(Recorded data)
====
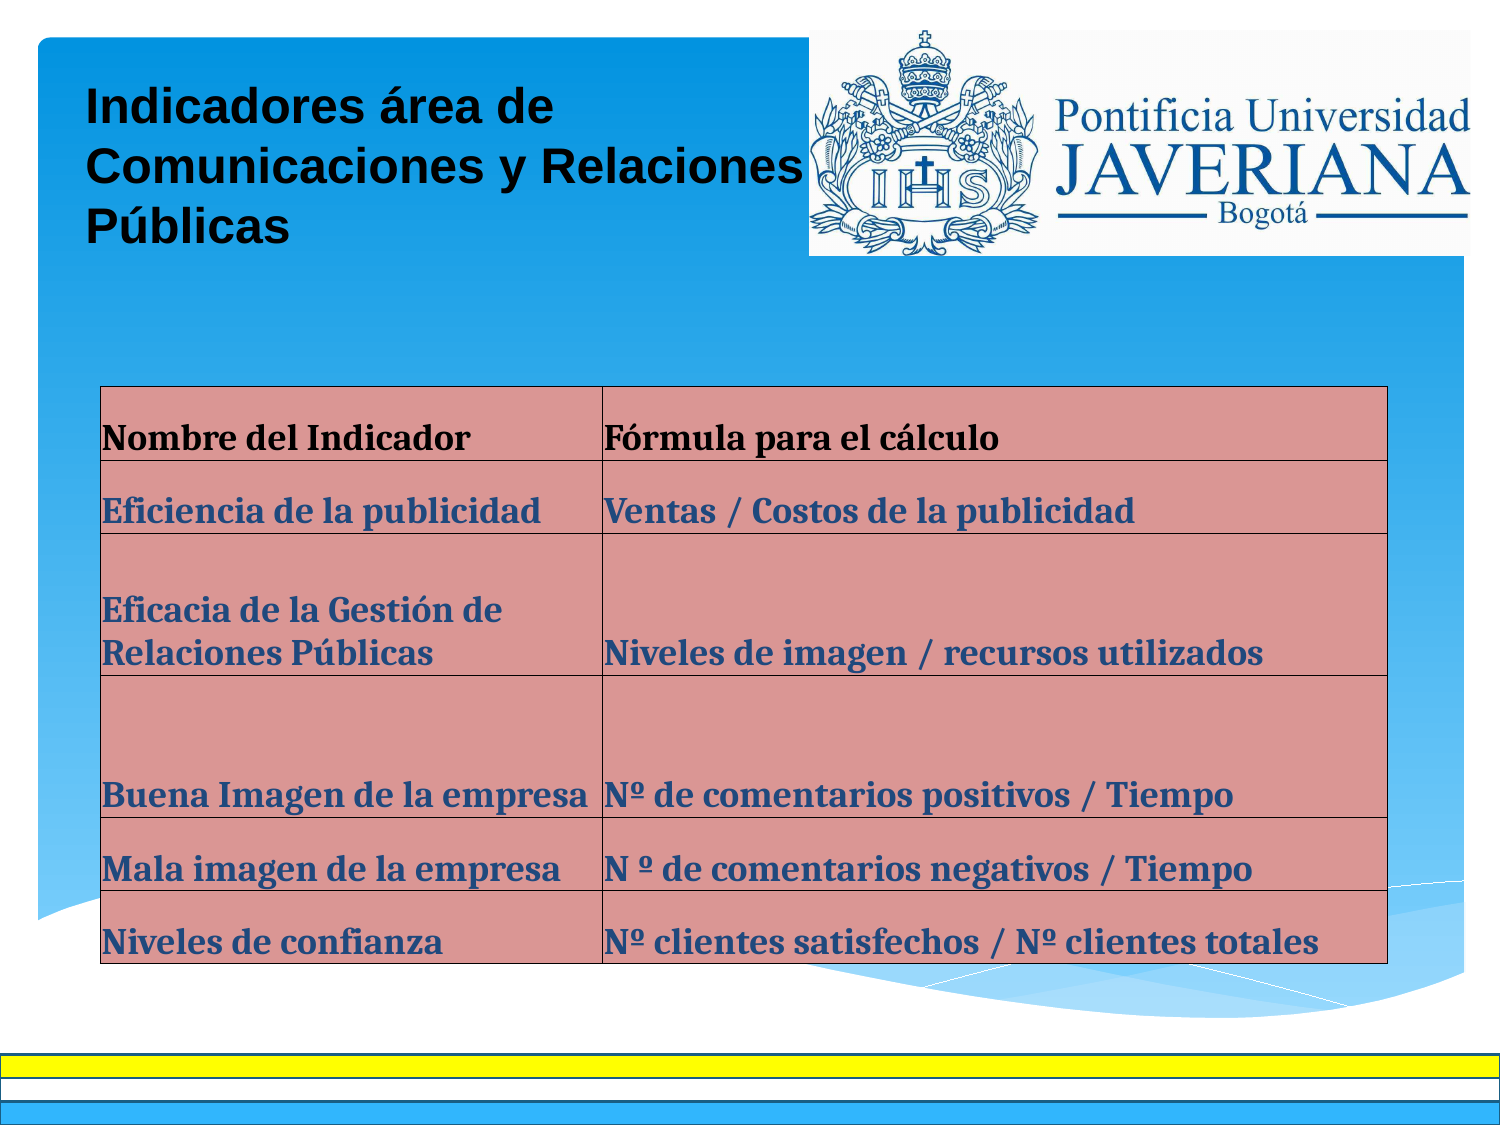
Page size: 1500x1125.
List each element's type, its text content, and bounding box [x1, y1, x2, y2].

text_box Indicadores área de Comunicaciones y Relaciones Públicas [70, 66, 802, 262]
table_cell Eficiencia de la publicidad [101, 461, 602, 533]
text_box [0, 1103, 1500, 1125]
table_cell Niveles de imagen / recursos utilizados [603, 534, 1387, 675]
text_box [0, 1053, 1500, 1077]
table_cell Nº de comentarios positivos / Tiempo [603, 676, 1387, 817]
table_cell Mala imagen de la empresa [101, 818, 602, 890]
table_cell Buena Imagen de la empresa [101, 676, 602, 817]
picture [808, 30, 1471, 256]
table_cell N º de comentarios negativos / Tiempo [603, 818, 1387, 890]
text_box [962, 206, 1500, 637]
text_box [64, 326, 962, 387]
table_header Nombre del Indicador [101, 387, 602, 460]
text_box [0, 1077, 1500, 1103]
table_header Fórmula para el cálculo [603, 387, 1387, 460]
table_cell Eficacia de la Gestión de Relaciones Públicas [101, 534, 602, 675]
table_cell Niveles de confianza [101, 891, 602, 963]
table_cell Ventas / Costos de la publicidad [603, 461, 1387, 533]
text_box [375, 239, 1329, 385]
table_cell Nº clientes satisfechos / Nº clientes totales [603, 891, 1387, 963]
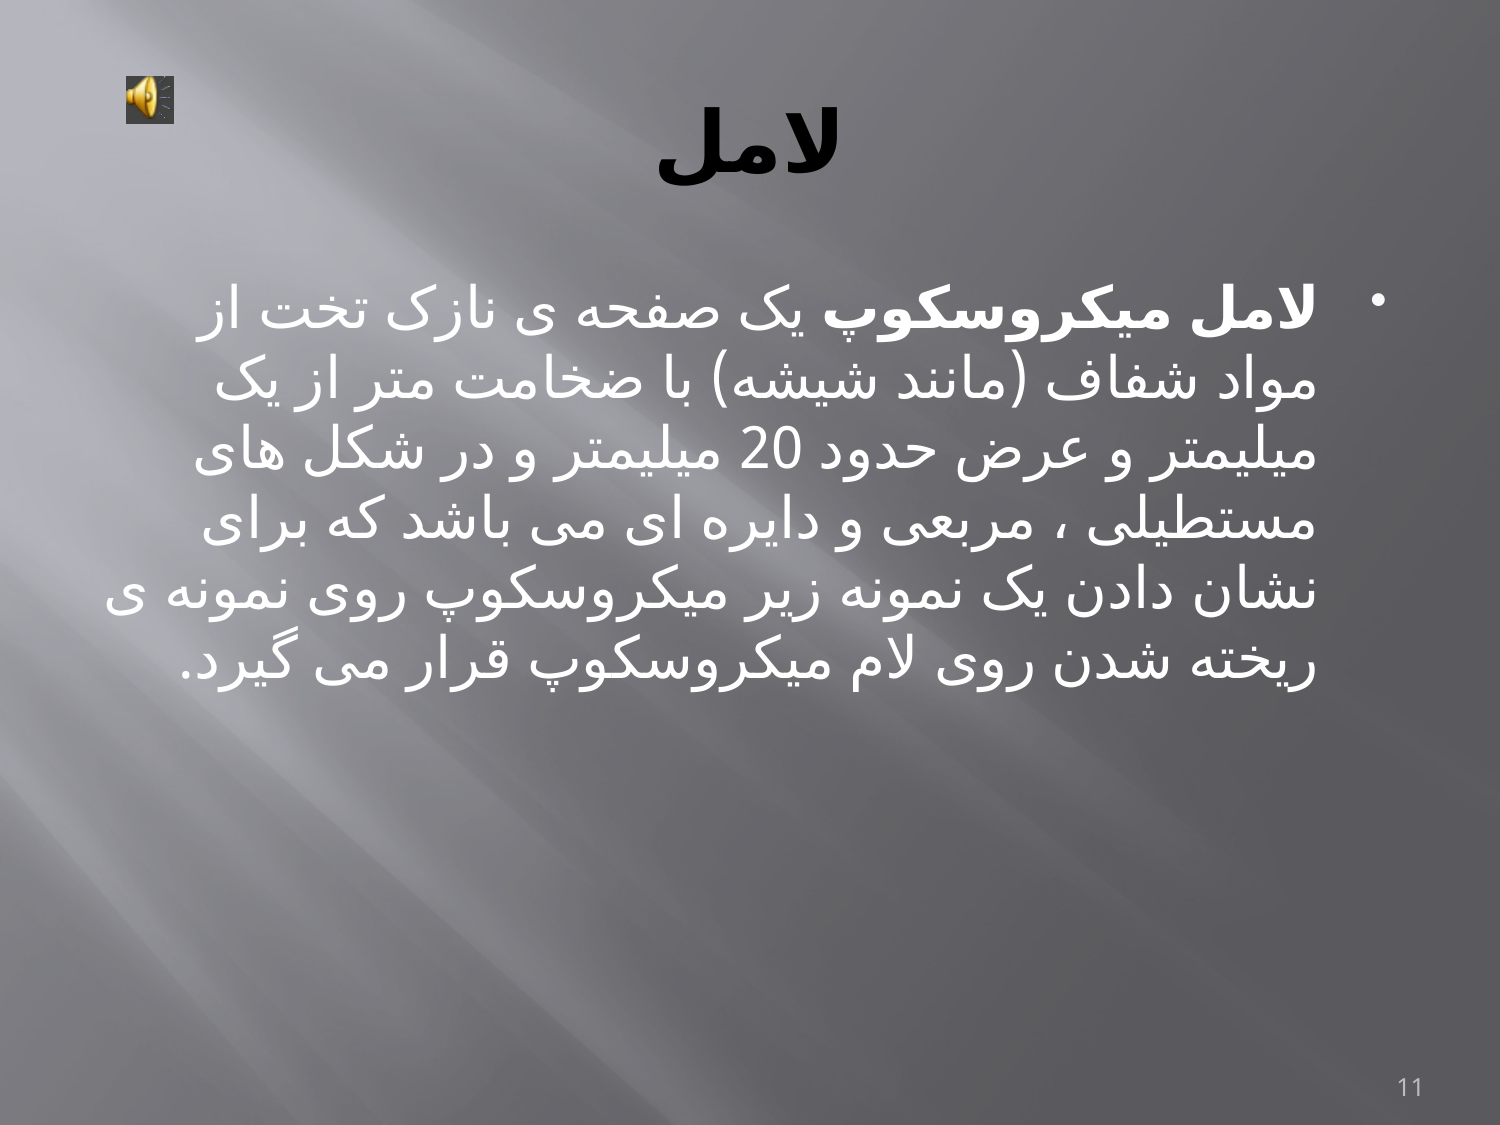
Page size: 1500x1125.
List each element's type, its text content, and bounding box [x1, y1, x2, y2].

picture [124, 74, 176, 126]
slide_number 11 [1299, 1052, 1425, 1113]
list لامل میکروسکوپ یک صفحه ی نازک تخت از مواد شفاف (مانند شیشه) با ضخامت متر از یک میلیمتر و عرض حدود 20 میلیمتر و در شکل های مستطیلی ، مربعی و دایره ای می باشد که برای نشان دادن یک نمونه زیر میکروسکوپ روی نمونه ی ریخته شدن روی لام میکروسکوپ قرار می گیرد. [75, 262, 1425, 1035]
title لامل [75, 45, 1425, 233]
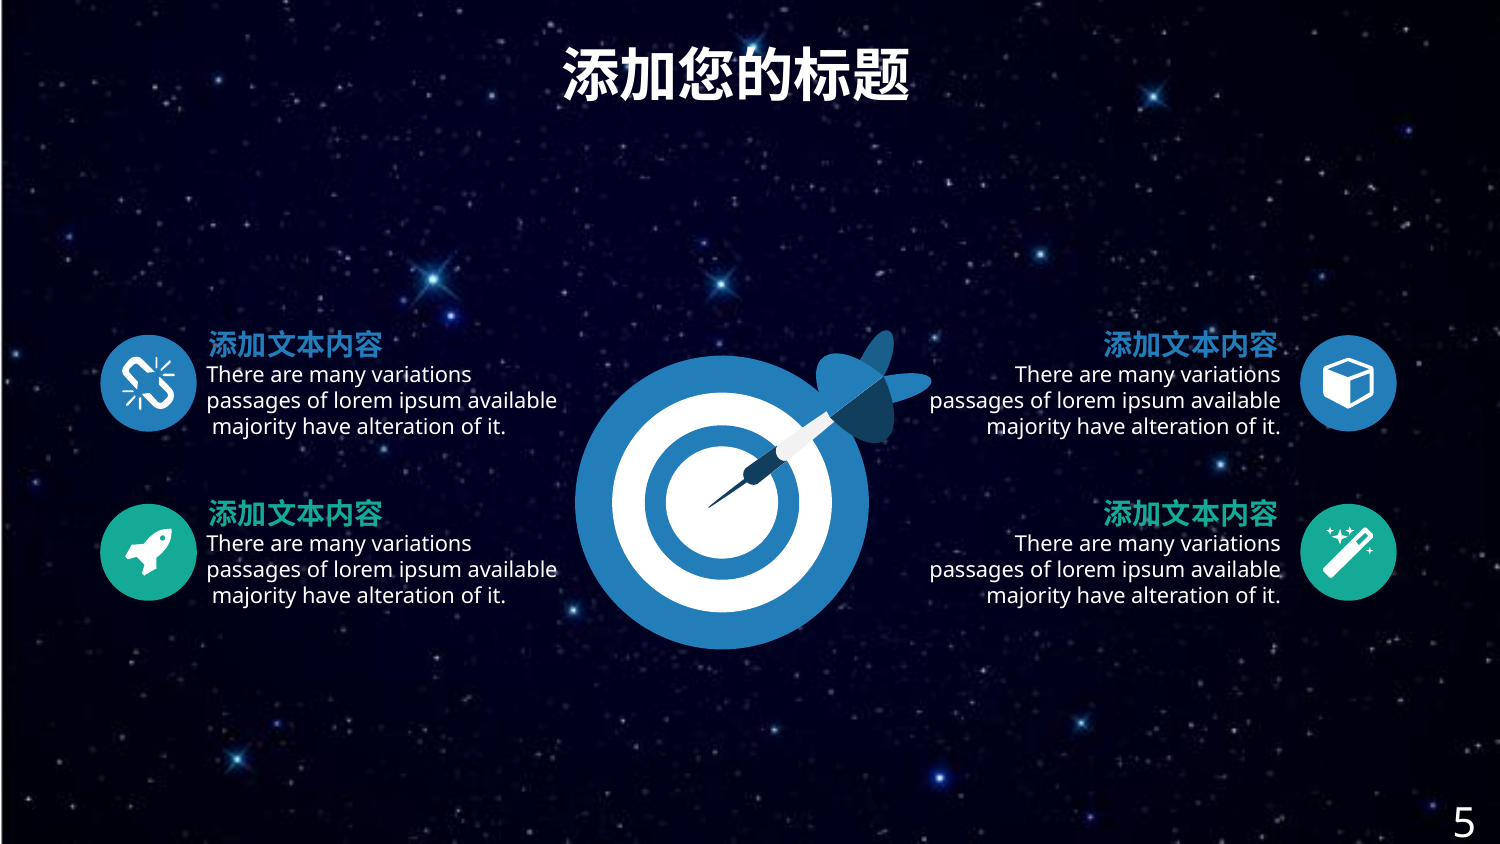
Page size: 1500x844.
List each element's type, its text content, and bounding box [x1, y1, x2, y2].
====
The problem: Copy all the data exactly as written, but skip any picture.

Solved exercise:
Page size: 1500x1125.
List each element's type, its text content, and bounding box [x1, y1, x2, y2].

text_box Indicadores área de Comunicaciones y Relaciones Públicas [70, 66, 802, 262]
table_cell Eficiencia de la publicidad [101, 461, 602, 533]
text_box [0, 1103, 1500, 1125]
table_cell Niveles de imagen / recursos utilizados [603, 534, 1387, 675]
text_box [0, 1053, 1500, 1077]
table_cell Nº de comentarios positivos / Tiempo [603, 676, 1387, 817]
table_cell Mala imagen de la empresa [101, 818, 602, 890]
table_cell Buena Imagen de la empresa [101, 676, 602, 817]
picture [808, 30, 1471, 256]
table_cell N º de comentarios negativos / Tiempo [603, 818, 1387, 890]
text_box [962, 206, 1500, 637]
text_box [64, 326, 962, 387]
table_header Nombre del Indicador [101, 387, 602, 460]
text_box [0, 1077, 1500, 1103]
table_header Fórmula para el cálculo [603, 387, 1387, 460]
table_cell Eficacia de la Gestión de Relaciones Públicas [101, 534, 602, 675]
table_cell Niveles de confianza [101, 891, 602, 963]
table_cell Ventas / Costos de la publicidad [603, 461, 1387, 533]
text_box [375, 239, 1329, 385]
table_cell Nº clientes satisfechos / Nº clientes totales [603, 891, 1387, 963]
Page size: 1500x1125.
List each element's type, its text content, and bounding box [x1, y1, x2, y2].

picture [124, 74, 176, 126]
slide_number 11 [1299, 1052, 1425, 1113]
list لامل میکروسکوپ یک صفحه ی نازک تخت از مواد شفاف (مانند شیشه) با ضخامت متر از یک میلیمتر و عرض حدود 20 میلیمتر و در شکل های مستطیلی ، مربعی و دایره ای می باشد که برای نشان دادن یک نمونه زیر میکروسکوپ روی نمونه ی ریخته شدن روی لام میکروسکوپ قرار می گیرد. [75, 262, 1425, 1035]
title لامل [75, 45, 1425, 233]
Page size: 1500x844.
List each element's type, its text content, and bounding box [x1, y1, x2, y2].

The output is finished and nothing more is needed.